I did not answer the question directly because I did not feel like this person is fit to be in this new position. (There are several reasons behind this, mostly because I do not believe he has done his fair share of the workload even before anyone quit, is not reliable because he or someone in his family is constantly sick, and periodically sends email blasts that are unprofessional). Instead, I simply told him that he should have this conversation with the director because the director had previously told me his own vision of rebuilding the team.
Is this an appropriate answer? How else could I have answered this? I didn’t want to be rude but I didn’t want to just say, “Yes, totally, of course I support you being our new team lead” when I felt entirely the opposite.
Your answer was perfectly fine — better than fine, considering that you were put on the spot and in an awkward position. Other options could have been “Hmmm, that’s interesting, I’d want to think about it” or “I’m not sure — I’d want to hear more about your plans for the role” or even, if you were comfortable saying it, “I’m not sure I see you in that role, but I’d be glad to think about it.”
3. Paging a coworker with his first, middle, and last names
We have a paging system at work that we constantly use to page coworkers to locate them on the floor. I recently paged a coworker by his full name — first, middle and last. I then got in trouble with my manager and was told it was unprofessional. The reason we know his middle name is because he has told us. I was really confused when I was told not to do it and got reprimanded. Can you shed some light on this for me?
I’m guessing your manager assumed you were joking around (since that’s what it sounds like to me), and doesn’t want the paging system used for mirth.
4. Listing one-time volunteer work on a resume
Is there a way to appropriately list one-time volunteer experiences on a resume?
I do consistently volunteer with one organization and have that listed, but every once in a while I do a one-time thing: I helped out at a local Rotary event for “breakfast with the Easter Bunny,” both helping with raffle tickets, and actually being the bunny; I’ve cooked food at a local Ronald McDonald House; etc.
On the one hand, I completely understand if it’s not appropriate to list those things. I just don’t want to short change myself, either.
I’d leave them off. They do demonstrate community involvement, but they’re so short-term that they don’t really rise to the level of resume-worthy.
5. Update: Can I ask to work from home for a few days if I can’t stop crying?
Remember the letter-writer in January who was wondering about asking to work from home for a few days because she was facing a possible break-up and couldn’t stop crying (#2 at the link)? Here’s her update.
The request to work from home wasn’t approved, but not for any reasons personal to me. There’s been some general “cracking down” on folks working remotely past their typical one day a week schedule, and so I was asked to stick with my normal schedule if I could — that said, my boss suggested I use any sick or vacation time I needed. So I did that, and in doing so, realized I needed some general larger-scale help with my emotions.

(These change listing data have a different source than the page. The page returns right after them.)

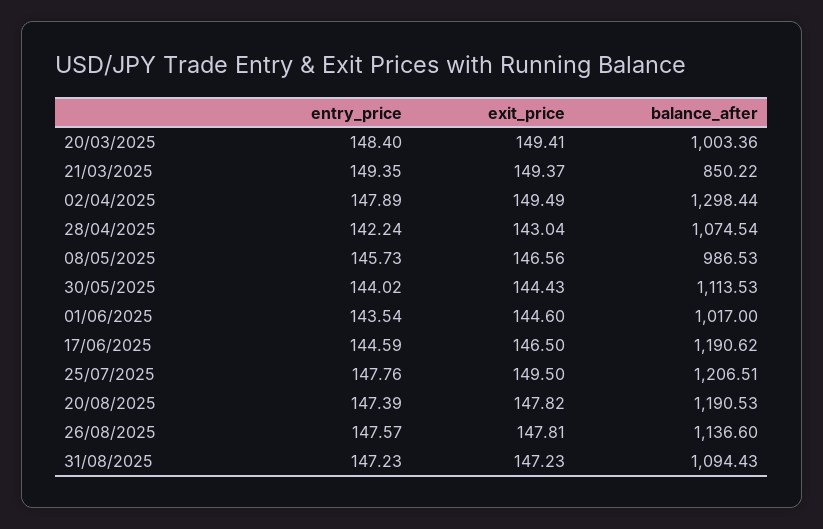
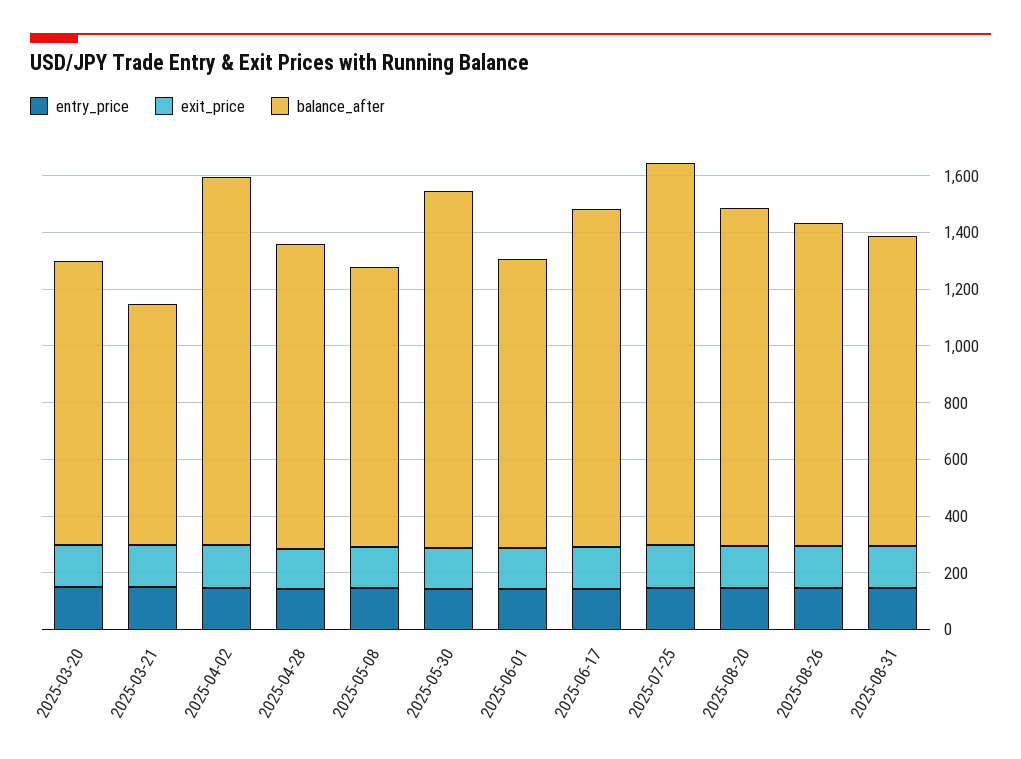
balance_after, 30/05/2025: 1113.53 -> 1250
balance_after, 25/07/2025: 1206.51 -> 1350

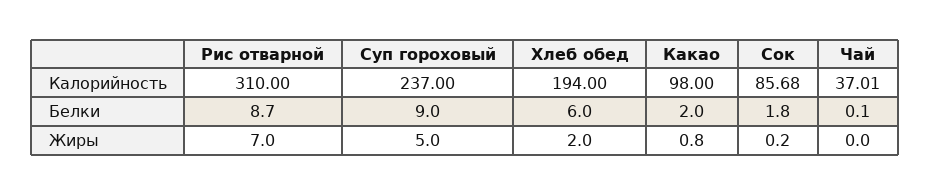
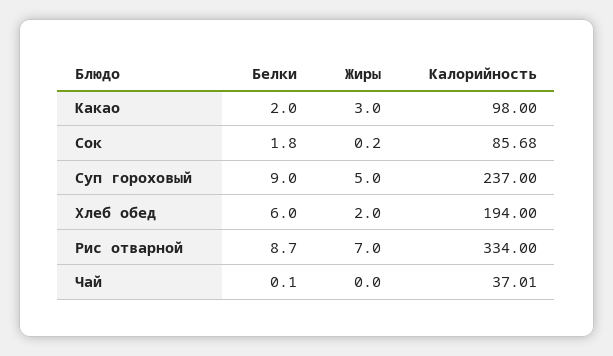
Рис отварной, Калорийность: 310 -> 334
Какао, Жиры: 0.8 -> 3

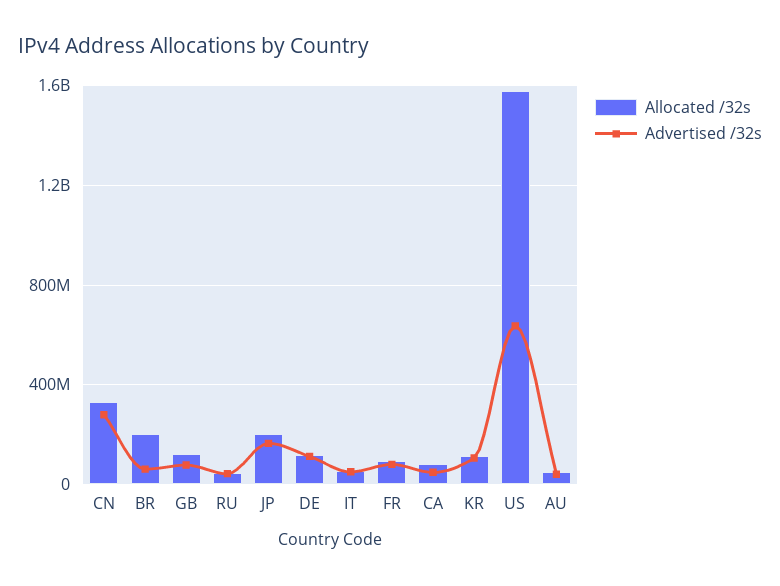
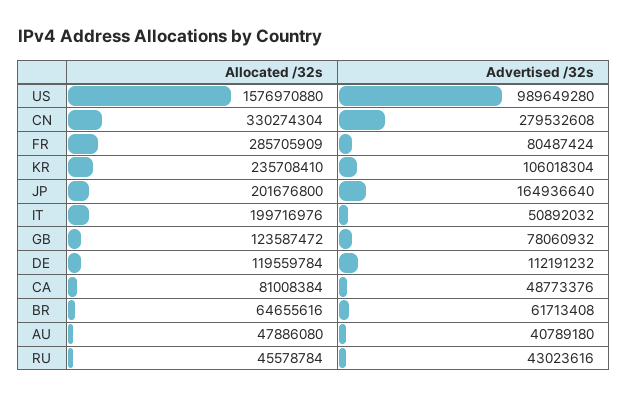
Allocated /32s, BR: 200000000 -> 64655616
Allocated /32s, IT: 50000000 -> 199716976
Allocated /32s, FR: 100000000 -> 285705909
Allocated /32s, KR: 100000000 -> 235708410
Advertised /32s, US: 650000000 -> 989649280

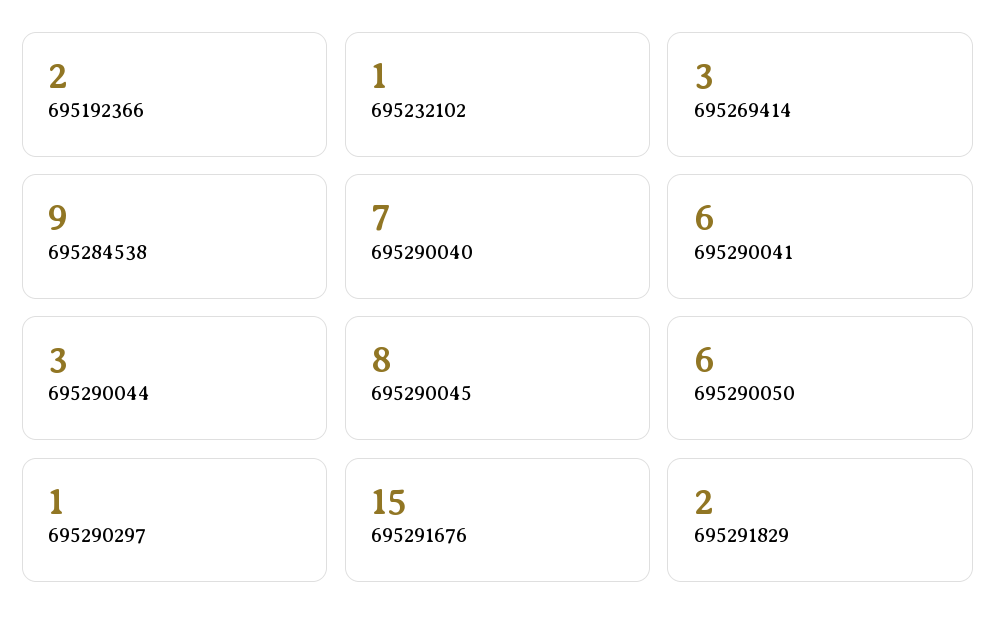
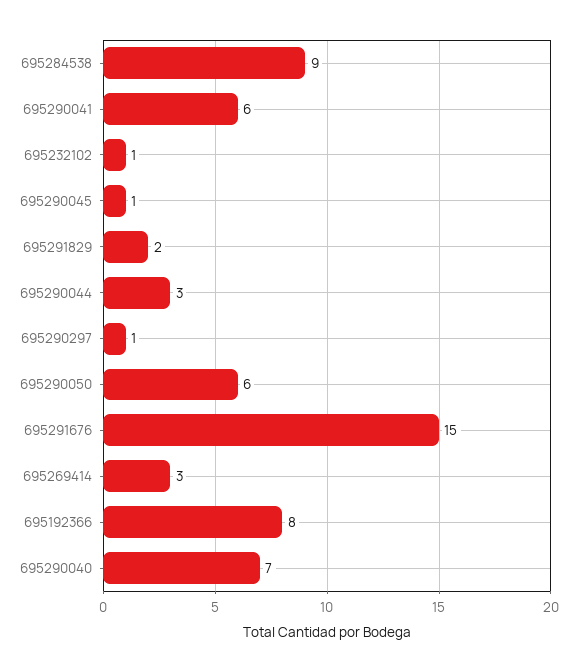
695192366: 2 -> 8
695290045: 8 -> 1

As I was going through this breakup, my long-present-but-dormant depression and anxiety were really starting to pop up. I ended up taking leave for a month to attend an intensive outpatient treatment for people with depression and anxiety, and I can’t tell you what a relief it was to have the time and space to focus on just getting better.
Anyway, I’m in a much better place now — a single place, but a place where I have many more tools in my toolbox to handle my up and down emotions when they swing too far in either direction. Thanks to you and to your readers for the advice and support.